REQUIRED ACTION:
Output every record below exactly.

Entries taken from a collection
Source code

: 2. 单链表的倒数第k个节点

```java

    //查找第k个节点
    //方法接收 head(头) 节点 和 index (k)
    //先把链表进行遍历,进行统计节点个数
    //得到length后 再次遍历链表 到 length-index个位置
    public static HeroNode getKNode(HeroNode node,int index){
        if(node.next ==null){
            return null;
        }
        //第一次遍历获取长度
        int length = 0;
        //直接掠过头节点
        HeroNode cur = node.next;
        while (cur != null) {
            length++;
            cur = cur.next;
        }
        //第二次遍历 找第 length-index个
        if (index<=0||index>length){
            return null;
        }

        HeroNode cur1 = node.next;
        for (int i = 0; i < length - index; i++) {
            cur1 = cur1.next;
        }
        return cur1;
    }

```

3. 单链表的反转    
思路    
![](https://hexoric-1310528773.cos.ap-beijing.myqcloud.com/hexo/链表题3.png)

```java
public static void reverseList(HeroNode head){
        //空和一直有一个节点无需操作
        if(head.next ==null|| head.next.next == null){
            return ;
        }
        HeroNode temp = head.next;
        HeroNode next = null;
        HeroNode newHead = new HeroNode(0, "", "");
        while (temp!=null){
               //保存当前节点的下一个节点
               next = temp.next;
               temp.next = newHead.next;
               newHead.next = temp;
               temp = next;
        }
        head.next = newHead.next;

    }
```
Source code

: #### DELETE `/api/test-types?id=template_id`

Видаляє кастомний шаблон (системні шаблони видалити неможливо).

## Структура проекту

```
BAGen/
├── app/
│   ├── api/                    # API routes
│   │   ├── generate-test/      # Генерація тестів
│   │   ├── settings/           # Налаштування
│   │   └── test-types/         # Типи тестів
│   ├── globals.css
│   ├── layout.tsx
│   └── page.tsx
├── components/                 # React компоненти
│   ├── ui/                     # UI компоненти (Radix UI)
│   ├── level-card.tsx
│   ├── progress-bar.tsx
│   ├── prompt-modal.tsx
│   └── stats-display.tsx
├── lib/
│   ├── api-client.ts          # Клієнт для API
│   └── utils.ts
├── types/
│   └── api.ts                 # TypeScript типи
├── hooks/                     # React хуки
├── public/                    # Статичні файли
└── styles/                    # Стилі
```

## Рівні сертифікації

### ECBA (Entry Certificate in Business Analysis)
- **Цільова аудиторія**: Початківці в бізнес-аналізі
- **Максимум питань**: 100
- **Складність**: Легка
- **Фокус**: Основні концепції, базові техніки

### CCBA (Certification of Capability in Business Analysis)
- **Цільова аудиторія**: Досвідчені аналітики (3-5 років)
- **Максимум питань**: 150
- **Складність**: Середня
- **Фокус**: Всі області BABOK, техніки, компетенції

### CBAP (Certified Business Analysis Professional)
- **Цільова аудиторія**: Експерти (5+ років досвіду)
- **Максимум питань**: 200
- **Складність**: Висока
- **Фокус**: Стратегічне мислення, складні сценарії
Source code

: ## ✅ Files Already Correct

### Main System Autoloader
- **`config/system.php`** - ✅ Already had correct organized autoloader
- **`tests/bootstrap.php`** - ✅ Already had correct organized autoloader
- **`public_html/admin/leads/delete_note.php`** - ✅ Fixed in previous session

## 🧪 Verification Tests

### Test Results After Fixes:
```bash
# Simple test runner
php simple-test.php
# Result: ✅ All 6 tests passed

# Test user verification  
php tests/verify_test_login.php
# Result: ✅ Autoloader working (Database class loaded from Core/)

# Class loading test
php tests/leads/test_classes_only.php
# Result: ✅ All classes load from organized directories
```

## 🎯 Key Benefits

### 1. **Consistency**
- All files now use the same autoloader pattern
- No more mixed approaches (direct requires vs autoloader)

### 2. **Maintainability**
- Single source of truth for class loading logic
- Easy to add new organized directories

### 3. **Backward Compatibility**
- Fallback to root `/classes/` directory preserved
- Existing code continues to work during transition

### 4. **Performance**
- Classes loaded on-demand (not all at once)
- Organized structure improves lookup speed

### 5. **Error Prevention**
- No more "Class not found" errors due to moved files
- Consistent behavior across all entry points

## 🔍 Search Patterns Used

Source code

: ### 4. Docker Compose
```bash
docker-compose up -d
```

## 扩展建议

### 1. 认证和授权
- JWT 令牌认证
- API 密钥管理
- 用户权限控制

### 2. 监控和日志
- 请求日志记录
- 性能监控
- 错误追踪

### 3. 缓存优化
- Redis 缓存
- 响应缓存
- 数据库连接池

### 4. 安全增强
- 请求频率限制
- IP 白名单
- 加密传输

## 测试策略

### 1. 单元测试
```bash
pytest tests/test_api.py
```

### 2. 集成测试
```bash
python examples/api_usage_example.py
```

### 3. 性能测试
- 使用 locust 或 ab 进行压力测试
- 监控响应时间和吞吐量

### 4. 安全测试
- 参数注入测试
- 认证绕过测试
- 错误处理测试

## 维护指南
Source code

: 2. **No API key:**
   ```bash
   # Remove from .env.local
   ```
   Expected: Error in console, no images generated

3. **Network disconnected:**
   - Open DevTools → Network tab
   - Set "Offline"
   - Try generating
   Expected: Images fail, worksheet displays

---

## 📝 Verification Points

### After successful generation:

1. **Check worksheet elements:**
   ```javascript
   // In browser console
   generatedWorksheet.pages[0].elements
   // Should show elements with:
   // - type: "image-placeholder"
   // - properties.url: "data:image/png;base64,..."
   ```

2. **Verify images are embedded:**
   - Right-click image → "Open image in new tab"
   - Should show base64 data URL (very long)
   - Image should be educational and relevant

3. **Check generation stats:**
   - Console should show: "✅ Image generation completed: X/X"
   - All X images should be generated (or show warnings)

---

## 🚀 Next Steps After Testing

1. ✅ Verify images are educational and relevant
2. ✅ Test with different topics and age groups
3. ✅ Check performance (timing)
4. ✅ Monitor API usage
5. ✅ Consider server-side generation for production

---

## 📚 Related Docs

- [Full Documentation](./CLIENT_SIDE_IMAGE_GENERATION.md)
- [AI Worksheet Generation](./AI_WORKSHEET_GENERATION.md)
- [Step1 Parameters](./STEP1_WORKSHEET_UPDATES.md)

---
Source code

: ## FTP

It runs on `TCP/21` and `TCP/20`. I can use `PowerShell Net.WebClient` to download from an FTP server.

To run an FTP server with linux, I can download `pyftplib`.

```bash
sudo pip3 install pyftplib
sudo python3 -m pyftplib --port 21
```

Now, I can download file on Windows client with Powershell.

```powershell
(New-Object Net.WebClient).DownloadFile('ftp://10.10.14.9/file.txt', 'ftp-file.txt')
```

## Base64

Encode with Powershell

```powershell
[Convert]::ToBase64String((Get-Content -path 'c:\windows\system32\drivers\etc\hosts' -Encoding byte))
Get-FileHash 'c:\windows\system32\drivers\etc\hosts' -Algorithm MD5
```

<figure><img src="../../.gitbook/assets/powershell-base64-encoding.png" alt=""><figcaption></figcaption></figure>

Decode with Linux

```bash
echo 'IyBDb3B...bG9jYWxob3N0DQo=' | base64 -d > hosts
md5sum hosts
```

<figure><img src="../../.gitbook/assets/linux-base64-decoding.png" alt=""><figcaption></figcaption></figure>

EXERCISE SOLUTION:
Source code

: 2. 单链表的倒数第k个节点

```java

    //查找第k个节点
    //方法接收 head(头) 节点 和 index (k)
    //先把链表进行遍历,进行统计节点个数
    //得到length后 再次遍历链表 到 length-index个位置
    public static HeroNode getKNode(HeroNode node,int index){
        if(node.next ==null){
            return null;
        }
        //第一次遍历获取长度
        int length = 0;
        //直接掠过头节点
        HeroNode cur = node.next;
        while (cur != null) {
            length++;
            cur = cur.next;
        }
        //第二次遍历 找第 length-index个
        if (index<=0||index>length){
            return null;
        }

        HeroNode cur1 = node.next;
        for (int i = 0; i < length - index; i++) {
            cur1 = cur1.next;
        }
        return cur1;
    }

```

3. 单链表的反转    
思路    
![](https://hexoric-1310528773.cos.ap-beijing.myqcloud.com/hexo/链表题3.png)

```java
public static void reverseList(HeroNode head){
        //空和一直有一个节点无需操作
        if(head.next ==null|| head.next.next == null){
            return ;
        }
        HeroNode temp = head.next;
        HeroNode next = null;
        HeroNode newHead = new HeroNode(0, "", "");
        while (temp!=null){
               //保存当前节点的下一个节点
               next = temp.next;
               temp.next = newHead.next;
               newHead.next = temp;
               temp = next;
        }
        head.next = newHead.next;

    }
```
Source code

: #### DELETE `/api/test-types?id=template_id`

Видаляє кастомний шаблон (системні шаблони видалити неможливо).

## Структура проекту

```
BAGen/
├── app/
│   ├── api/                    # API routes
│   │   ├── generate-test/      # Генерація тестів
│   │   ├── settings/           # Налаштування
│   │   └── test-types/         # Типи тестів
│   ├── globals.css
│   ├── layout.tsx
│   └── page.tsx
├── components/                 # React компоненти
│   ├── ui/                     # UI компоненти (Radix UI)
│   ├── level-card.tsx
│   ├── progress-bar.tsx
│   ├── prompt-modal.tsx
│   └── stats-display.tsx
├── lib/
│   ├── api-client.ts          # Клієнт для API
│   └── utils.ts
├── types/
│   └── api.ts                 # TypeScript типи
├── hooks/                     # React хуки
├── public/                    # Статичні файли
└── styles/                    # Стилі
```

## Рівні сертифікації

### ECBA (Entry Certificate in Business Analysis)
- **Цільова аудиторія**: Початківці в бізнес-аналізі
- **Максимум питань**: 100
- **Складність**: Легка
- **Фокус**: Основні концепції, базові техніки

### CCBA (Certification of Capability in Business Analysis)
- **Цільова аудиторія**: Досвідчені аналітики (3-5 років)
- **Максимум питань**: 150
- **Складність**: Середня
- **Фокус**: Всі області BABOK, техніки, компетенції

### CBAP (Certified Business Analysis Professional)
- **Цільова аудиторія**: Експерти (5+ років досвіду)
- **Максимум питань**: 200
- **Складність**: Висока
- **Фокус**: Стратегічне мислення, складні сценарії
Source code

: ## ✅ Files Already Correct

### Main System Autoloader
- **`config/system.php`** - ✅ Already had correct organized autoloader
- **`tests/bootstrap.php`** - ✅ Already had correct organized autoloader
- **`public_html/admin/leads/delete_note.php`** - ✅ Fixed in previous session

## 🧪 Verification Tests

### Test Results After Fixes:
```bash
# Simple test runner
php simple-test.php
# Result: ✅ All 6 tests passed

# Test user verification  
php tests/verify_test_login.php
# Result: ✅ Autoloader working (Database class loaded from Core/)

# Class loading test
php tests/leads/test_classes_only.php
# Result: ✅ All classes load from organized directories
```

## 🎯 Key Benefits

### 1. **Consistency**
- All files now use the same autoloader pattern
- No more mixed approaches (direct requires vs autoloader)

### 2. **Maintainability**
- Single source of truth for class loading logic
- Easy to add new organized directories

### 3. **Backward Compatibility**
- Fallback to root `/classes/` directory preserved
- Existing code continues to work during transition

### 4. **Performance**
- Classes loaded on-demand (not all at once)
- Organized structure improves lookup speed

### 5. **Error Prevention**
- No more "Class not found" errors due to moved files
- Consistent behavior across all entry points

## 🔍 Search Patterns Used

Source code

: ### 4. Docker Compose
```bash
docker-compose up -d
```

## 扩展建议

### 1. 认证和授权
- JWT 令牌认证
- API 密钥管理
- 用户权限控制

### 2. 监控和日志
- 请求日志记录
- 性能监控
- 错误追踪

### 3. 缓存优化
- Redis 缓存
- 响应缓存
- 数据库连接池

### 4. 安全增强
- 请求频率限制
- IP 白名单
- 加密传输

## 测试策略

### 1. 单元测试
```bash
pytest tests/test_api.py
```

### 2. 集成测试
```bash
python examples/api_usage_example.py
```

### 3. 性能测试
- 使用 locust 或 ab 进行压力测试
- 监控响应时间和吞吐量

### 4. 安全测试
- 参数注入测试
- 认证绕过测试
- 错误处理测试

## 维护指南
Source code

: 2. **No API key:**
   ```bash
   # Remove from .env.local
   ```
   Expected: Error in console, no images generated

3. **Network disconnected:**
   - Open DevTools → Network tab
   - Set "Offline"
   - Try generating
   Expected: Images fail, worksheet displays

---

## 📝 Verification Points

### After successful generation:

1. **Check worksheet elements:**
   ```javascript
   // In browser console
   generatedWorksheet.pages[0].elements
   // Should show elements with:
   // - type: "image-placeholder"
   // - properties.url: "data:image/png;base64,..."
   ```

2. **Verify images are embedded:**
   - Right-click image → "Open image in new tab"
   - Should show base64 data URL (very long)
   - Image should be educational and relevant

3. **Check generation stats:**
   - Console should show: "✅ Image generation completed: X/X"
   - All X images should be generated (or show warnings)

---

## 🚀 Next Steps After Testing

1. ✅ Verify images are educational and relevant
2. ✅ Test with different topics and age groups
3. ✅ Check performance (timing)
4. ✅ Monitor API usage
5. ✅ Consider server-side generation for production

---

## 📚 Related Docs

- [Full Documentation](./CLIENT_SIDE_IMAGE_GENERATION.md)
- [AI Worksheet Generation](./AI_WORKSHEET_GENERATION.md)
- [Step1 Parameters](./STEP1_WORKSHEET_UPDATES.md)

---
Source code

: ## FTP

It runs on `TCP/21` and `TCP/20`. I can use `PowerShell Net.WebClient` to download from an FTP server.

To run an FTP server with linux, I can download `pyftplib`.

```bash
sudo pip3 install pyftplib
sudo python3 -m pyftplib --port 21
```

Now, I can download file on Windows client with Powershell.

```powershell
(New-Object Net.WebClient).DownloadFile('ftp://10.10.14.9/file.txt', 'ftp-file.txt')
```

## Base64

Encode with Powershell

```powershell
[Convert]::ToBase64String((Get-Content -path 'c:\windows\system32\drivers\etc\hosts' -Encoding byte))
Get-FileHash 'c:\windows\system32\drivers\etc\hosts' -Algorithm MD5
```

<figure><img src="../../.gitbook/assets/powershell-base64-encoding.png" alt=""><figcaption></figcaption></figure>

Decode with Linux

```bash
echo 'IyBDb3B...bG9jYWxob3N0DQo=' | base64 -d > hosts
md5sum hosts
```

<figure><img src="../../.gitbook/assets/linux-base64-decoding.png" alt=""><figcaption></figcaption></figure>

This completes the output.